Bulk Feature Score 0.9660107334525939


## Output Test Results

In [344]:
def predOutPut(features, y_pred):   
    test_out = test['class']
    featOut = []
    print('Prediction with test data set including:', features)
    print('Accuracy', accuracy_score(test_out, y_pred))
    print(confusion_matrix(test_out, y_pred))
    tn, fp, fn, tp = confusion_matrix(test_out, y_pred).ravel()
    fpr = float(fp) / (fp+tn)
    fnr = float(fn) / (tp+fn)
    print("False positive rate: (predicting malignant while benign)", fpr)
    print("False negative rate: (predicting benign while malignant)", fnr)
    print('Feature contribution as normalized to 1')
    featRank = list(zip(train[features], random_search.best_estimator_.feature_importances_))
    featRank.sort(key=lambda x: x[1], reverse=True)
    for feat in featRank:
        print(feat[0], feat[1])


In [341]:
predOutPut(features, y_pred)

Prediction with test data set including: ['uniformity-of-cell-size', 'uniformity-of-cell-shape', 'marginal-adhesion', 'single-epithelial-cell-size', 'bare-nuclei', 'bland-chromatin', 'normal-nucleoli']
Accuracy 0.9285714285714286
[[79  7]
 [ 3 51]]
False positive rate: (predicting malignant while benign) 0.08139534883720931
False negative rate: (predicting benign while malignant) 0.05555555555555555
Feature contribution as normalized to 1
uniformity-of-cell-size 0.2348686816112566
single-epithelial-cell-size 0.18267169456425394
uniformity-of-cell-shape 0.17033922829548756
normal-nucleoli 0.12364416907209613
marginal-adhesion 0.12294417416392453
bare-nuclei 0.08325964310354993
bland-chromatin 0.08227240918943142


## Questions
What feature contributes most to the prediction?

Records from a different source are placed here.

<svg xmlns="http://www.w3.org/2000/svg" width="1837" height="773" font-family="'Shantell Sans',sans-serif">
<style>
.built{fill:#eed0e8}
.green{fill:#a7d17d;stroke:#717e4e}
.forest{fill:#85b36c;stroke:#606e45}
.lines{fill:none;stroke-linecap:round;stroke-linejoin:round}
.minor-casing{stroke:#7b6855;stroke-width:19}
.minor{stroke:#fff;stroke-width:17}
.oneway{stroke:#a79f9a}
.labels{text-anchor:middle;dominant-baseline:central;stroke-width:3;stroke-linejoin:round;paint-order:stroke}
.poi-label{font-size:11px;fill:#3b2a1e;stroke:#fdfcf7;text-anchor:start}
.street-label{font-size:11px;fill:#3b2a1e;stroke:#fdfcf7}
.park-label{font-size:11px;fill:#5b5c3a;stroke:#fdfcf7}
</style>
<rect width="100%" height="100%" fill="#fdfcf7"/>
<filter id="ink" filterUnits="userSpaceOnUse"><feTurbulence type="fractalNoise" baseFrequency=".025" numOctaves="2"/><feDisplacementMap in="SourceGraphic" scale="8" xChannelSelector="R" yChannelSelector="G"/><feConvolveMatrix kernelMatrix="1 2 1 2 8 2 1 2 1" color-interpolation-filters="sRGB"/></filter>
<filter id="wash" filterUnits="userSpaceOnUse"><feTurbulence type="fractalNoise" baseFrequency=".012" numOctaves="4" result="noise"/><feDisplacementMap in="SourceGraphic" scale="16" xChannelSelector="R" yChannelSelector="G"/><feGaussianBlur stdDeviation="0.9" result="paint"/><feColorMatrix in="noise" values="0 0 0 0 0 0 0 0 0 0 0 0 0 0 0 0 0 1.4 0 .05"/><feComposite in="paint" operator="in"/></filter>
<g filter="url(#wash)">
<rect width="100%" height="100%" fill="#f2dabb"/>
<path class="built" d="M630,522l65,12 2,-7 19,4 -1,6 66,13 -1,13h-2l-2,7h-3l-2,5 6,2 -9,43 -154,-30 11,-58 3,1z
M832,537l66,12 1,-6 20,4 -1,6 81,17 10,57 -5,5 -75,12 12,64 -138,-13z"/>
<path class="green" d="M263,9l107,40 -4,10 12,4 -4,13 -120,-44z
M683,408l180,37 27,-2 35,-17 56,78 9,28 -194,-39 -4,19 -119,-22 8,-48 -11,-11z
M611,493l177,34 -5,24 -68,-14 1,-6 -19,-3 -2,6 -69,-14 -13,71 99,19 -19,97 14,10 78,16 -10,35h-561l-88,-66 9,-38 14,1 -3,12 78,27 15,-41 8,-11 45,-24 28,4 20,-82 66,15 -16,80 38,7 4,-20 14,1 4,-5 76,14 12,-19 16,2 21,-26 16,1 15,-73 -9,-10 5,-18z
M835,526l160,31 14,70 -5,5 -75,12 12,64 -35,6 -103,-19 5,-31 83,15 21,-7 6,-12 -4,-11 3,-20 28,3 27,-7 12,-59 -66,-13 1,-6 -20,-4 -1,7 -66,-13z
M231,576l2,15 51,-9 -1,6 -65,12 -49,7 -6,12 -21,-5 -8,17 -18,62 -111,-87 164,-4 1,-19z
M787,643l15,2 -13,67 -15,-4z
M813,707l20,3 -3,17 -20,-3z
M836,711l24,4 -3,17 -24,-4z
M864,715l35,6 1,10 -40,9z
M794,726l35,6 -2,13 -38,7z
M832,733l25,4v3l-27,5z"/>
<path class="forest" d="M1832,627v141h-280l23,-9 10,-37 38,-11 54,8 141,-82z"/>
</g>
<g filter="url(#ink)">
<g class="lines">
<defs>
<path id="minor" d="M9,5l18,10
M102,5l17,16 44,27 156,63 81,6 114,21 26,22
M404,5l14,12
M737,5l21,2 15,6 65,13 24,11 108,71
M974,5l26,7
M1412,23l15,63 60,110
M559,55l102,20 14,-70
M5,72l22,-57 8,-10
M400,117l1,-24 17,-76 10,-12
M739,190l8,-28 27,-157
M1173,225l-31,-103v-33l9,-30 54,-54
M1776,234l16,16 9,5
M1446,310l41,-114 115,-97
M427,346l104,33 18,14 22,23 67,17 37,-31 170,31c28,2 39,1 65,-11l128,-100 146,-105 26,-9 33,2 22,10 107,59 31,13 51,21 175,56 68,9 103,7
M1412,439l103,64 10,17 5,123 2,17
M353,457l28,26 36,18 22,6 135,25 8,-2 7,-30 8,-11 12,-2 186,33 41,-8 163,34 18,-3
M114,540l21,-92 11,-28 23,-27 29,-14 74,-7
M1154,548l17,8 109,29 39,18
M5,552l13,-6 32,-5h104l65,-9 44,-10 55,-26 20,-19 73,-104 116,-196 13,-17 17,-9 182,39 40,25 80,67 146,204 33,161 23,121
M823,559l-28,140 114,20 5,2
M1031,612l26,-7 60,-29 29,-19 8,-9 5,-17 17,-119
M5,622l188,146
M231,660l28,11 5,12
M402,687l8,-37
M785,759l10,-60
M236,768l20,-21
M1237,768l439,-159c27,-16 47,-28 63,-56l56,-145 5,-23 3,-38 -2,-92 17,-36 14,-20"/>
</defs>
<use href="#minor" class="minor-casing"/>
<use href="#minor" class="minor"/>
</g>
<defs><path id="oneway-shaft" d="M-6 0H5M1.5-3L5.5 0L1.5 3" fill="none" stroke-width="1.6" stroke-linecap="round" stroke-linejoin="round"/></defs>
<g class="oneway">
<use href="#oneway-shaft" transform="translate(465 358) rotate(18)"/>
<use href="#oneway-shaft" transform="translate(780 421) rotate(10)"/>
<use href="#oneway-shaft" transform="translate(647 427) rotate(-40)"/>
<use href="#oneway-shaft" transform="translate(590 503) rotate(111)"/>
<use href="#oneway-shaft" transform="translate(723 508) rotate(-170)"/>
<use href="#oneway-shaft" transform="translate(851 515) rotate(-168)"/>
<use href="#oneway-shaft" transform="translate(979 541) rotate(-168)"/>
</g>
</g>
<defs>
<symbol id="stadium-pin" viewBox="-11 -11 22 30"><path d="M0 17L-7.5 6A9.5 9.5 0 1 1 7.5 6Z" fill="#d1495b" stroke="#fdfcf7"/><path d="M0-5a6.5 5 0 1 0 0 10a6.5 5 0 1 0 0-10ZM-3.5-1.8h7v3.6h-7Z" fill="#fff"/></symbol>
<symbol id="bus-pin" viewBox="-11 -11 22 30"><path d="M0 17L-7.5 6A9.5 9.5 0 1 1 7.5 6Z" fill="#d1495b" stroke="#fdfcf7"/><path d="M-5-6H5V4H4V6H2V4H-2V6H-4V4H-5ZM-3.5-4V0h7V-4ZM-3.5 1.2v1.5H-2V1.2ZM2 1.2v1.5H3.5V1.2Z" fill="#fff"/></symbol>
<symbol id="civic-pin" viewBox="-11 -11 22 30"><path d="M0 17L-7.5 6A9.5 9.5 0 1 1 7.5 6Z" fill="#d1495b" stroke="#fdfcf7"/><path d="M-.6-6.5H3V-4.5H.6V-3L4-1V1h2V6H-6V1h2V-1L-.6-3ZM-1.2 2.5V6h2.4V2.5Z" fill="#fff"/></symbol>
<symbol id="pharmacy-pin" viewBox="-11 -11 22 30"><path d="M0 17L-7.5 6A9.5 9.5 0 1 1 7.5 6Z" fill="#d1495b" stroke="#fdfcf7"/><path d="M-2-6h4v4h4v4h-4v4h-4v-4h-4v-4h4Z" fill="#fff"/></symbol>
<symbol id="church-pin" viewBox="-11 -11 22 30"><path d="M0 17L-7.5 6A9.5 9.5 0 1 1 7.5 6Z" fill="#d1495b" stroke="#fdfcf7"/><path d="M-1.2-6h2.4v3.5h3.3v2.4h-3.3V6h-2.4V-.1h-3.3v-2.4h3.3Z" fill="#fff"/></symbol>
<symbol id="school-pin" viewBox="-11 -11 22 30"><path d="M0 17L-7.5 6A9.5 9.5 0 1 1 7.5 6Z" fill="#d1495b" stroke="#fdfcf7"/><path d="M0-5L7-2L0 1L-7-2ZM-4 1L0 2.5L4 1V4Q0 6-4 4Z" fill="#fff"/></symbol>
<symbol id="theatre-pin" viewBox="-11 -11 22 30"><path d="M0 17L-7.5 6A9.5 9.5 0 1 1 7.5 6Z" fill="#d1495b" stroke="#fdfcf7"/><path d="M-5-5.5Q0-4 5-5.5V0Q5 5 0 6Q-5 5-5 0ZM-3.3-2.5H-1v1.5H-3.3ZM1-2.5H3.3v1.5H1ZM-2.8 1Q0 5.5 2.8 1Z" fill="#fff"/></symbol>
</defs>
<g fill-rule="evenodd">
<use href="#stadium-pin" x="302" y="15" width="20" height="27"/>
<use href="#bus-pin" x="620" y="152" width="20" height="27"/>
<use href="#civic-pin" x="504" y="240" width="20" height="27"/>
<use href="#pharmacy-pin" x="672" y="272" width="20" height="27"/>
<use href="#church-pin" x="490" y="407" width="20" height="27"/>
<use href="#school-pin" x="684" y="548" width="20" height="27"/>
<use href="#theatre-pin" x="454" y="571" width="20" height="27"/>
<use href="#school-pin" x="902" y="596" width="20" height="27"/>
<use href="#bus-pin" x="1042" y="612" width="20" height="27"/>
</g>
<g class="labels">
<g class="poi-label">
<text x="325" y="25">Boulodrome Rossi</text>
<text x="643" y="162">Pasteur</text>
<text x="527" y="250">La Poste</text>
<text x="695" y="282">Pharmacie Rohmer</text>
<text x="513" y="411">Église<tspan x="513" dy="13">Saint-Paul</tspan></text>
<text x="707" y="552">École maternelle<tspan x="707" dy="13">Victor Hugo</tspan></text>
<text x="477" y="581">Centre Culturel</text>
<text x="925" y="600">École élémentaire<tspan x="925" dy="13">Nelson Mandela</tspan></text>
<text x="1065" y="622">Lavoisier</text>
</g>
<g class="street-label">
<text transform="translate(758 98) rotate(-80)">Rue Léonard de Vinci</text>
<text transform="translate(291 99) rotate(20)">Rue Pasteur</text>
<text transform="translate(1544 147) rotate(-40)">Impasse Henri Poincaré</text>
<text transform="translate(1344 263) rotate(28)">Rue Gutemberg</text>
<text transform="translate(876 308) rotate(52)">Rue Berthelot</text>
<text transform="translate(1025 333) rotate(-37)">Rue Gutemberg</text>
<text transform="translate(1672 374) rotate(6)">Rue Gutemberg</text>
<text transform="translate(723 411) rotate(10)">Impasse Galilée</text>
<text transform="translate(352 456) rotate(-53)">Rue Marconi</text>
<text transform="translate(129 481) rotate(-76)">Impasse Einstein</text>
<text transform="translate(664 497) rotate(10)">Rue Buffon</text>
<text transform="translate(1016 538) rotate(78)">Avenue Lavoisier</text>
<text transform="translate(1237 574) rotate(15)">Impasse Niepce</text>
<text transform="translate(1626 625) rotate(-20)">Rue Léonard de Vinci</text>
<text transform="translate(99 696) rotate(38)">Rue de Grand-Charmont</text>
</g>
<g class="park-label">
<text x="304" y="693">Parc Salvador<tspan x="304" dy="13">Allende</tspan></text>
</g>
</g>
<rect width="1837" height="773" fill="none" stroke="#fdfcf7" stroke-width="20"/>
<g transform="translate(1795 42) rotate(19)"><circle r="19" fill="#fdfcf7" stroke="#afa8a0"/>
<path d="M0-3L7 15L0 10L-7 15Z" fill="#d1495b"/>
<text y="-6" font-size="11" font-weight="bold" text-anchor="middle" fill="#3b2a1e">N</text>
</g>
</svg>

How can we tell?

The uniformity measurements (cell size, cell shape) consistently provide the highest contribution to this predictive model when all feature are used. When low performing features are removed, their positions are less certain, but still often quite high. This is provided as an attribute of the classifier object by sci-kit learn, and is determined by the mean decrease impurity.

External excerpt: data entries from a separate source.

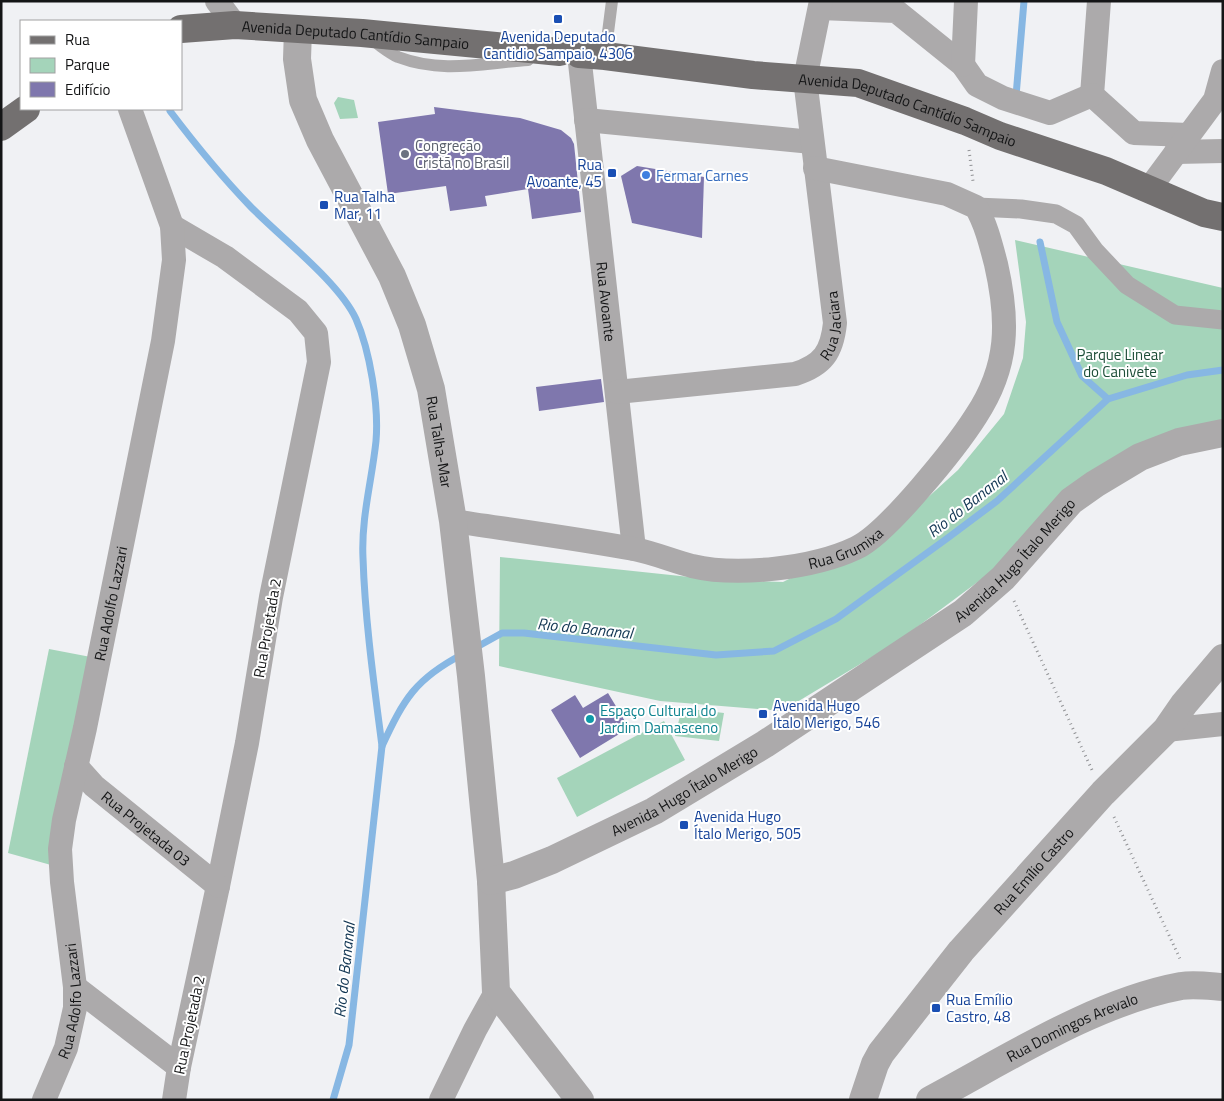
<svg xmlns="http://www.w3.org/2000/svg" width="1224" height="1101" viewBox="0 0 1224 1101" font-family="'Titillium Web',sans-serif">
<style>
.green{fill:#a4d4ba}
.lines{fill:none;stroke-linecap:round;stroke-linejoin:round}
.stream{stroke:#87b7e3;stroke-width:7}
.building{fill:#7f77ad}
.path{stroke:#919295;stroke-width:3;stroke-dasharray:1 4;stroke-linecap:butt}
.service{stroke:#acaaab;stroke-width:12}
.pedestrian{stroke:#acaaab;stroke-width:19}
.minor{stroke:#acaaab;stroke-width:24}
.tertiary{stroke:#acaaab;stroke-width:28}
.primary{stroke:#737070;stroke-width:28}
.transit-dot{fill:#1a4fb4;stroke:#fff;stroke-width:2}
.worship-dot{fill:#6b7280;stroke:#fff;stroke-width:2}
.shop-dot{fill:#3f7fe0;stroke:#fff;stroke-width:2}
.culture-dot{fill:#0f9aa8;stroke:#fff;stroke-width:2}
.labels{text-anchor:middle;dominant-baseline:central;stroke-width:4;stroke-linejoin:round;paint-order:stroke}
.street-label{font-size:15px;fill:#141516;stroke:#fff}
.transit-label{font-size:15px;fill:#164399;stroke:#fff;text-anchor:start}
.worship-label{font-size:15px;fill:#5b616d;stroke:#fff;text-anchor:start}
.shop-label{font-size:15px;fill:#366cbe;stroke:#fff;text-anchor:start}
.park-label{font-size:15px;fill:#1c4d37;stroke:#fff}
.culture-label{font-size:15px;fill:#0d838f;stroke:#fff;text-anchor:start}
.water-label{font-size:16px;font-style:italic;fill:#113552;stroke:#fff}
</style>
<rect width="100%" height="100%" fill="#f0f1f4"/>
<g class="green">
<polygon points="338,97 354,100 358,118 340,119 334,103"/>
<polygon points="1015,240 1223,288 1223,441 1116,462 987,575 897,642 782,711 660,701 499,666 500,557 718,580 783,582 855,546 914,510 958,470 1004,414 1023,358 1026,322"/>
<polygon points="49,649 96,658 51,865 8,853"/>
<polygon points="682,708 724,713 719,741 675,736"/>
<polygon points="664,721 685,760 577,817 557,778"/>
</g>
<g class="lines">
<g class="stream">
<polyline points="1016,96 1024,1"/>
<path d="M170,111C195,144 221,176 250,206C280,237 339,282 356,319C370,351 379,406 376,441C372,480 361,518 363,558C365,620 374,684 382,746"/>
<polyline points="1040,242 1057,322 1082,376 1108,399"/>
<polyline points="475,648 502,633 524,633 716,655 774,651 836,619 949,537 997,501 1108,399 1187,375 1223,370"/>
<path d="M333,1100L349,1045L382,746C404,699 415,679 463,654"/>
</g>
</g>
<g class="building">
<polygon points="434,107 520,118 561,130 571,138 574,144 581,212 532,219 528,189 485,196 487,206 450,211 446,186 388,194 378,122 435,114"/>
<polygon points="637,166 704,177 702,238 632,223 621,176"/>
<polygon points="601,379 604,402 539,411 536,387"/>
<polygon points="608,693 629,728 580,758 551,710 575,695 583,708"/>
</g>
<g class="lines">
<g class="path">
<polyline points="969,150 973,181"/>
<polyline points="1014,601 1092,770"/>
<polyline points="1114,817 1181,961"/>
</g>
<g class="service">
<path d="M372,40C380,45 389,53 398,57C443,74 482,63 528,60"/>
<polyline points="605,56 612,1"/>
</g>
<polyline class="pedestrian" points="976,207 1021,209 1056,214 1076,225 1095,251 1127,285 1175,315 1223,320"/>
<g class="minor">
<polyline points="217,1 235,25"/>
<polyline points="1099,1 1092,95 1134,133 1189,135"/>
<polyline points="820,8 896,11 963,65 977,85 1003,98 1050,113 1092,95"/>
<path id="s1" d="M579,54L634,549"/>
<polyline points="963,65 966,1"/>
<polyline points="586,120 812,142"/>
<polyline points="1176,152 1223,151"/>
<polyline points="1149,189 1215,100 1223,71"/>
<polyline points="172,226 225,257 298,311 316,333 319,362 271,597 247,743 218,886 179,1067 174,1100"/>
<path id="s2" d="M617,392L795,374C823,365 832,352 835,323L805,79L821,1"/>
<path id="s3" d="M453,521C513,530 574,538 634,549C654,553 673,561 692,566C738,577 814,568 856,548C887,534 957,446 976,416C1009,366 1009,321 996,264C991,245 986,224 976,207L947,194L815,168"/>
<polyline points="1166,730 1223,724"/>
<path id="s4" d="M76,766L94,786L218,886"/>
<polyline points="75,987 179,1067"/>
<path id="s5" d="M44,1100L66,1048L75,1008V987L62,882L60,849L64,820L85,728L163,341L174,260L172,226L130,109"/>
<polyline points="441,1100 475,1030 496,992"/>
</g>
<g class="tertiary">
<path id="s6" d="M298,30L297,59L303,100L320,140L392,276L412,325L431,389L453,521L471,676L491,881L496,992L580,1100"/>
<path id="s7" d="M491,881L514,875L552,860L654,811L765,744L963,613L1003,578L1071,501L1095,484L1140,457L1179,442L1223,433"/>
<path id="s8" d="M863,1100L875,1064L881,1053L961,951L1103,793L1166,730L1184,704L1223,658"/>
<path id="s9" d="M930,1100C1007,1059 1095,1002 1181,986C1194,984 1209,986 1223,987"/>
</g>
<g class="primary">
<path id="s10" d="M181,29L235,25L362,33L560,52"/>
<path id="s11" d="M579,54L605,56L753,75L858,83L965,121L1000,136L1106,171L1204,213L1223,217"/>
<polyline points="1,127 26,109"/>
</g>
</g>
<g class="transit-dot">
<rect x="553" y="14" width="10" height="10" rx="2.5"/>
<rect x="607" y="168" width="10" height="10" rx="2.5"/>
<rect x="319" y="200" width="10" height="10" rx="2.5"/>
<rect x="758" y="709" width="10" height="10" rx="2.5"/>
<rect x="679" y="820" width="10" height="10" rx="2.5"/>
<rect x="931" y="1003" width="10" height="10" rx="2.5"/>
</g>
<circle class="worship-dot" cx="405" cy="154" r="5"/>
<circle class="shop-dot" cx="646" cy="175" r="5"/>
<circle class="culture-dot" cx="590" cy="719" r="5"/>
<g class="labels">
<g class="street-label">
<text stroke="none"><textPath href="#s10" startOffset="175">Avenida Deputado Cantídio Sampaio</textPath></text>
<text stroke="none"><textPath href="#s11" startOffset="335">Avenida Deputado Cantídio Sampaio</textPath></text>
<text stroke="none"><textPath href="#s1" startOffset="249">Rua Avoante</textPath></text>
<text stroke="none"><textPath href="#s2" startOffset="246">Rua Jaciara</textPath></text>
<text stroke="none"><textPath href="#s6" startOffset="441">Rua Talha-Mar</textPath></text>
<text stroke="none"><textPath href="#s3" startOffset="401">Rua Grumixa</textPath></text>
<text stroke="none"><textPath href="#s7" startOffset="619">Avenida Hugo Ítalo Merigo</textPath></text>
<text stroke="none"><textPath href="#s5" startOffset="508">Rua Adolfo Lazzari</textPath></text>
<text transform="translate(267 628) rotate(-80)">Rua Projetada 2</text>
<text stroke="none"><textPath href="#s7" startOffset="214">Avenida Hugo Ítalo Merigo</textPath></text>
<text stroke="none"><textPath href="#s4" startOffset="94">Rua Projetada 03</textPath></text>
<text stroke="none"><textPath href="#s8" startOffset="288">Rua Emílio Castro</textPath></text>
<text stroke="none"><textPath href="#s5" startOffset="104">Rua Adolfo Lazzari</textPath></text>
<text transform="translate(189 1025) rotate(-78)">Rua Projetada 2</text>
<text stroke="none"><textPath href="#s9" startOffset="160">Rua Domingos Arevalo</textPath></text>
</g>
<g class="transit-label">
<text x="558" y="36" text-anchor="middle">Avenida Deputado<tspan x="558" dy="17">Cantidio Sampaio, 4306</tspan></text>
<text x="602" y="164" text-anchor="end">Rua<tspan x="602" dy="17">Avoante, 45</tspan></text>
<text x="334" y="196">Rua Talha<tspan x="334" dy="17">Mar, 11</tspan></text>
<text x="773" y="705">Avenida Hugo<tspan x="773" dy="17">Ítalo Merigo, 546</tspan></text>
<text x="694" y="816">Avenida Hugo<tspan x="694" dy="17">Ítalo Merigo, 505</tspan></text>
<text x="946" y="999">Rua Emílio<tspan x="946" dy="17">Castro, 48</tspan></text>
</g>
<g class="worship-label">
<text x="415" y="145">Congreção<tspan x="415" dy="17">Cristã no Brasil</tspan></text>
</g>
<g class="shop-label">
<text x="656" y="175">Fermar Carnes</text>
</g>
<g class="park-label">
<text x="1120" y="354">Parque Linear<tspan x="1120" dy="17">do Canivete</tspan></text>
</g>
<g class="culture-label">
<text x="600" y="710">Espaço Cultural do<tspan x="600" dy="17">Jardim Damasceno</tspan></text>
</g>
<g class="water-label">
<text transform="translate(967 504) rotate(-38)">Rio do Bananal</text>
<text transform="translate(585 628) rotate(6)">Rio do Bananal</text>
<text transform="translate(344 970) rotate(-84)">Rio do Bananal</text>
</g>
</g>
<rect width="1224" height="1101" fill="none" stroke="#141516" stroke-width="5"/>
<rect x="20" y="20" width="162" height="90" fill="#ffffff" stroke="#a1a1a2"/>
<rect x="30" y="36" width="25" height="8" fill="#737070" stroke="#a1a1a2"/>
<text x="65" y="45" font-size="15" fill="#141516">Rua</text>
<rect x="30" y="58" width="25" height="15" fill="#a4d4ba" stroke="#a1a1a2"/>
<text x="65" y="70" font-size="15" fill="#141516">Parque</text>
<rect x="30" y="82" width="25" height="15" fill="#7f77ad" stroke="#a1a1a2"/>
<text x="65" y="95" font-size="15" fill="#141516">Edifício</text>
</svg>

Explain in your own words the difference between regression and classification methods.

Classification methods seem to produce discrete results that are direct predictions of class label. Regression, on the other hand, produces continuous values that must be sorted into classes thereafter.

Is it best to use all the features or exclude some? Why do you think?

Manual exclusion of low performing features seemed to improve accuracy and confusion matrix results. If the features do not actually possess predictive value, including them in the classification provides the chance for erroneous classification.